Needless to say, deepfake technology can easily be used by child sex predators to create CSAM images or video based on the likeness of a real child without anyone being any the wiser to it. In 2018, one in five police officers already reported finding deepfakes in their investigations, and three quarters of those surveyed believed the prevalence of deepfakes would increase in the future, according to Netherlands-based INHOPE, an organization whose vision is a world free of CSAM online.
“Deepfakes present unique challenges for victim identification. Technology can be used to obscure the face of the child in material depicting genuine abuse making identification much harder. In other cases, the face of a different child might be superimposed onto the original image meaning law enforcement waste time trying to identify the wrong child,” INHOPE adds on its website. The problem is only going to worsen as deepfake technology gets better, which is a process that has already been underway according to some.
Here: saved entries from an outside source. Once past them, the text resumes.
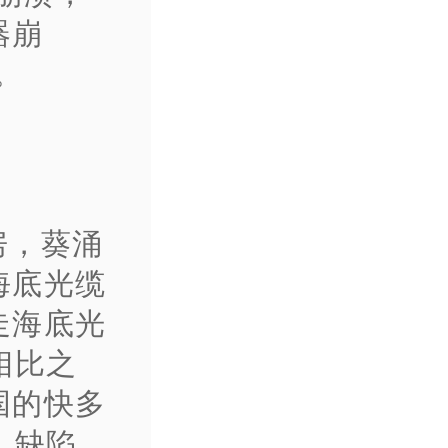
器崩
。
房，葵涌
海底光缆
走海底光
相比之
国的快多
，缺陷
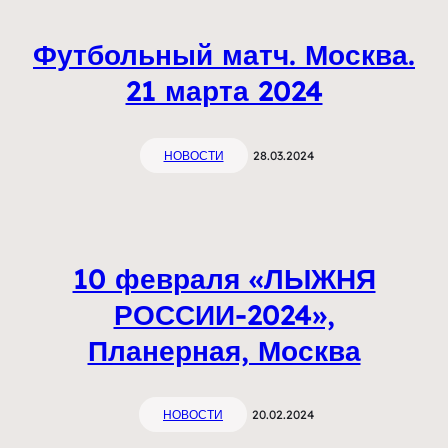
Футбольный матч. Москва.
21 марта 2024
НОВОСТИ
28.03.2024
10 февраля «ЛЫЖНЯ
РОССИИ-2024»,
Планерная, Москва
НОВОСТИ
20.02.2024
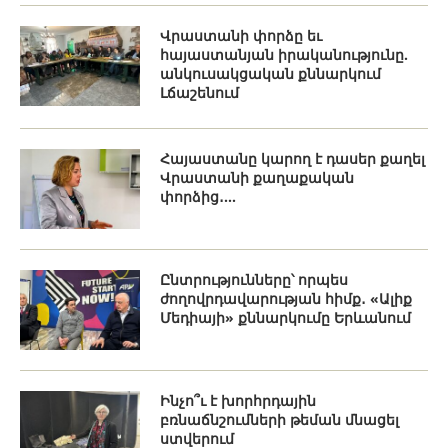
Վրաստանի փորձը եւ
հայաստանյան իրականությունը.
անկուսակցական քննարկում
Լճաշենում
Հայաստանը կարող է դասեր քաղել
Վրաստանի քաղաքական
փորձից․...
Ընտրությունները՝ որպես
ժողովրդավարության հիմք․ «Ալիք
Մեդիայի» քննարկումը Երևանում
Ինչո՞ւ է խորհրդային
բռնաճնշումների թեման մնացել
ստվերում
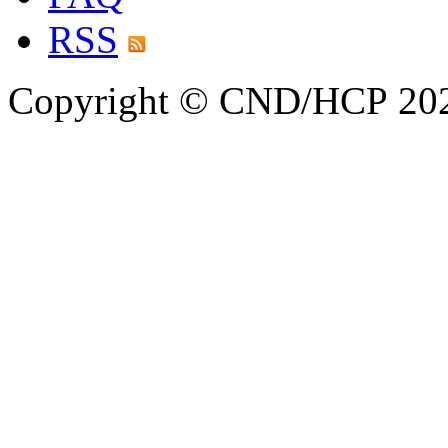
RSS
Copyright © CND/HCP 20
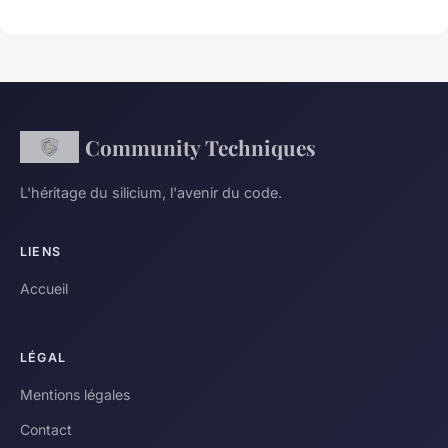
Community Techniques
L'héritage du silicium, l'avenir du code.
LIENS
Accueil
LÉGAL
Mentions légales
Contact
Just last week, a Florida senator who survived a traumatizing experience with CSAM filed a bill to tackle this issue. State Senator Lauren Book was sexually abused by her nanny for six years when she was a child, according to a news report. On Feb. 12, she started receiving messages and images on her phone from an unknown number in an effort to intimidate, terrorize and extort her and her family. Book had become a victim of a deepfake image-based sexual abuse, digital hacking, and cyber stalking.
The bill she’s filed is aimed at transforming the way Florida would prosecute what she terms ‘cyber-trafficking,’ where the likeness of predominantly women and girls, both real and stolen images and created deep fakes alike, are being uploaded to the darkest corners of the internet for people to buy, sell, trade and use however else they see fit. It would strengthen Florida’s Revenge Porn Law by making it a felony to steal sexually explicit images from someone’s phone or other digital devices, and also make disseminating altered or created sexually explicit images, known as deep fakes, a felony.
While a child may not be physically harmed by the creation of CSAM deepfakes, it is still a form of sexualization of the child. “In a recent research report by Red Barnet, the operators of the Danish hotline, they argue that placing everyday images of children in sexualizing context constitutes a violation of a child’s right to be protected from being made a sexual object – appearing in article 34 of the United Nations Convention on the Rights of the Child. This is regardless of whether the child finds out or not,” INHOPE adds.
Though the CSAM problem has undoubtedly worsened since the start of the Covid-19 pandemic, it is not directly attributable to the virus. As one source put it, “[A]dults have been sexually exploiting children since the dawn of time under the guise of art in paintings, sketches, and other forms of portrayal.” With the invention of the camera in the 19th century, the category of CSAM exploded, though it tended to remain in individual possession, and was rarely published.
It was only with the advent of technology and the internet that the proliferation of CSAM grew out of control. Today, “there is virtually no commercial child pornography sold or produced” in the U.S., i.e., not sold legitimately. Rather, the production, trade, and exchange of such material is criminal and usually happens between private individuals via the internet.